Copy out all the text in the data below word for word, leaving the pictures out.
Records for the exercise section start
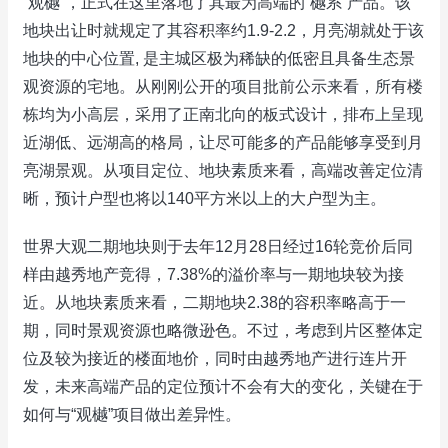
“观樾”，正式在这里落地了其最为高端的“樾系”产品。该
地块出让时就规定了其容积率约1.9-2.2，月亮湖就处于该
地块的中心位置, 是主城区极为稀缺的低密且具备生态景
观资源的宅地。从刚刚公开的项目批前公示来看，所有楼
栋均为小高层，采用了正南北向的板式设计，排布上呈现
近湖低、远湖高的格局，让尽可能多的产品能够享受到月
亮湖景观。从项目定位、地块素质来看，高端改善定位清
晰，预计户型也将以140平方米以上的大户型为主。
世界大观二期地块则于去年12月28日经过16轮竞价后同
样由越秀地产竞得，7.38%的溢价率与一期地块较为接
近。从地块素质来看，二期地块2.38的容积率略高于一
期，同时景观资源也略微逊色。不过，考虑到片区整体定
位及较为接近的楼面地价，同时由越秀地产进行连片开
发，未来高端产品的定位预计不会有大的变化，关键在于
如何与“观樾”项目做出差异性。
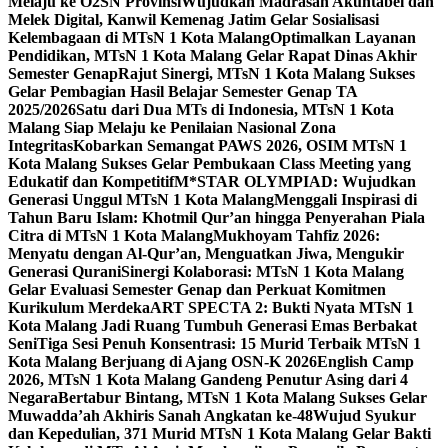
Melaju ke O2SN Provinsi
Wujudkan Madrasah Akuntabel dan
Melek Digital, Kanwil Kemenag Jatim Gelar Sosialisasi
Kelembagaan di MTsN 1 Kota Malang
Optimalkan Layanan
Pendidikan, MTsN 1 Kota Malang Gelar Rapat Dinas Akhir
Semester Genap
Rajut Sinergi, MTsN 1 Kota Malang Sukses
Gelar Pembagian Hasil Belajar Semester Genap TA
2025/2026
Satu dari Dua MTs di Indonesia, MTsN 1 Kota
Malang Siap Melaju ke Penilaian Nasional Zona
Integritas
Kobarkan Semangat PAWS 2026, OSIM MTsN 1
Kota Malang Sukses Gelar Pembukaan Class Meeting yang
Edukatif dan Kompetitif
M*STAR OLYMPIAD: Wujudkan
Generasi Unggul MTsN 1 Kota Malang
Menggali Inspirasi di
Tahun Baru Islam: Khotmil Qur’an hingga Penyerahan Piala
Citra di MTsN 1 Kota Malang
Mukhoyam Tahfiz 2026:
Menyatu dengan Al-Qur’an, Menguatkan Jiwa, Mengukir
Generasi Qurani
Sinergi Kolaborasi: MTsN 1 Kota Malang
Gelar Evaluasi Semester Genap dan Perkuat Komitmen
Kurikulum Merdeka
ART SPECTA 2: Bukti Nyata MTsN 1
Kota Malang Jadi Ruang Tumbuh Generasi Emas Berbakat
Seni
Tiga Sesi Penuh Konsentrasi: 15 Murid Terbaik MTsN 1
Kota Malang Berjuang di Ajang OSN-K 2026
English Camp
2026, MTsN 1 Kota Malang Gandeng Penutur Asing dari 4
Negara
Bertabur Bintang, MTsN 1 Kota Malang Sukses Gelar
Muwadda’ah Akhiris Sanah Angkatan ke-48
Wujud Syukur
dan Kepedulian, 371 Murid MTsN 1 Kota Malang Gelar Bakti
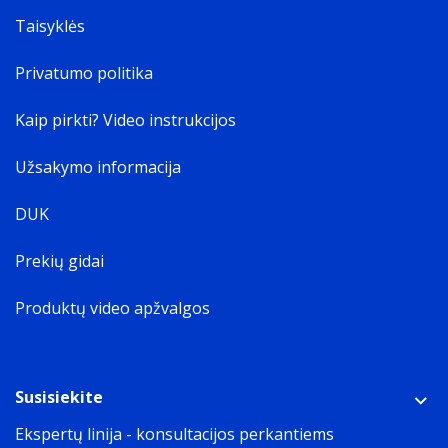
Taisyklės
Privatumo politika
Kaip pirkti? Video instrukcijos
Užsakymo informacija
DUK
Prekių gidai
Produktų video apžvalgos
Susisiekite
Ekspertų linija - konsultacijos perkantiems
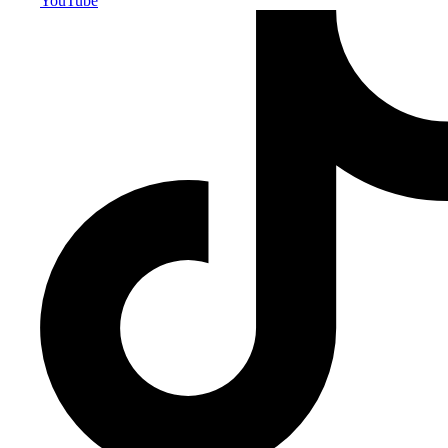
YouTube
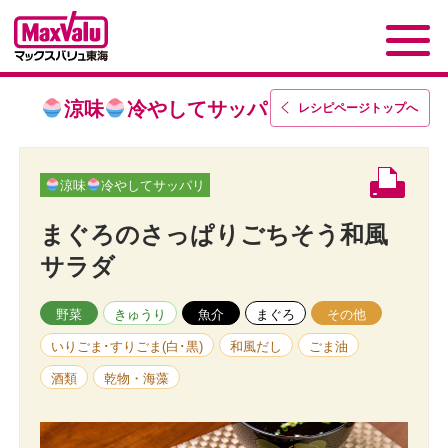
涼味
冷やしてサッパリ
レシピページトップ
へ
涼味
冷やしてサッパリ
まぐろのさっぱりごちそう和風
サラダ
野菜
きゅうり
魚介
まぐろ
その他
いりごま･すりごま(白･黒)
和風だし
ごま油
酒類
乾物・海藻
Records for the exercise section end
• [Reply to the exercise]:
“观樾”，正式在这里落地了其最为高端的“樾系”产品。该
地块出让时就规定了其容积率约1.9-2.2，月亮湖就处于该
地块的中心位置, 是主城区极为稀缺的低密且具备生态景
观资源的宅地。从刚刚公开的项目批前公示来看，所有楼
栋均为小高层，采用了正南北向的板式设计，排布上呈现
近湖低、远湖高的格局，让尽可能多的产品能够享受到月
亮湖景观。从项目定位、地块素质来看，高端改善定位清
晰，预计户型也将以140平方米以上的大户型为主。
世界大观二期地块则于去年12月28日经过16轮竞价后同
样由越秀地产竞得，7.38%的溢价率与一期地块较为接
近。从地块素质来看，二期地块2.38的容积率略高于一
期，同时景观资源也略微逊色。不过，考虑到片区整体定
位及较为接近的楼面地价，同时由越秀地产进行连片开
发，未来高端产品的定位预计不会有大的变化，关键在于
如何与“观樾”项目做出差异性。
Melaju ke O2SN Provinsi
Wujudkan Madrasah Akuntabel dan
Melek Digital, Kanwil Kemenag Jatim Gelar Sosialisasi
Kelembagaan di MTsN 1 Kota Malang
Optimalkan Layanan
Pendidikan, MTsN 1 Kota Malang Gelar Rapat Dinas Akhir
Semester Genap
Rajut Sinergi, MTsN 1 Kota Malang Sukses
Gelar Pembagian Hasil Belajar Semester Genap TA
2025/2026
Satu dari Dua MTs di Indonesia, MTsN 1 Kota
Malang Siap Melaju ke Penilaian Nasional Zona
Integritas
Kobarkan Semangat PAWS 2026, OSIM MTsN 1
Kota Malang Sukses Gelar Pembukaan Class Meeting yang
Edukatif dan Kompetitif
M*STAR OLYMPIAD: Wujudkan
Generasi Unggul MTsN 1 Kota Malang
Menggali Inspirasi di
Tahun Baru Islam: Khotmil Qur’an hingga Penyerahan Piala
Citra di MTsN 1 Kota Malang
Mukhoyam Tahfiz 2026:
Menyatu dengan Al-Qur’an, Menguatkan Jiwa, Mengukir
Generasi Qurani
Sinergi Kolaborasi: MTsN 1 Kota Malang
Gelar Evaluasi Semester Genap dan Perkuat Komitmen
Kurikulum Merdeka
ART SPECTA 2: Bukti Nyata MTsN 1
Kota Malang Jadi Ruang Tumbuh Generasi Emas Berbakat
Seni
Tiga Sesi Penuh Konsentrasi: 15 Murid Terbaik MTsN 1
Kota Malang Berjuang di Ajang OSN-K 2026
English Camp
2026, MTsN 1 Kota Malang Gandeng Penutur Asing dari 4
Negara
Bertabur Bintang, MTsN 1 Kota Malang Sukses Gelar
Muwadda’ah Akhiris Sanah Angkatan ke-48
Wujud Syukur
dan Kepedulian, 371 Murid MTsN 1 Kota Malang Gelar Bakti
Taisyklės
Privatumo politika
Kaip pirkti? Video instrukcijos
Užsakymo informacija
DUK
Prekių gidai
Produktų video apžvalgos
Susisiekite
Ekspertų linija - konsultacijos perkantiems
YouTube
涼味
冷やしてサッパリ
レシピページトップ
へ
涼味
冷やしてサッパリ
まぐろのさっぱりごちそう和風
サラダ
野菜
きゅうり
魚介
まぐろ
その他
いりごま･すりごま(白･黒)
和風だし
ごま油
酒類
乾物・海藻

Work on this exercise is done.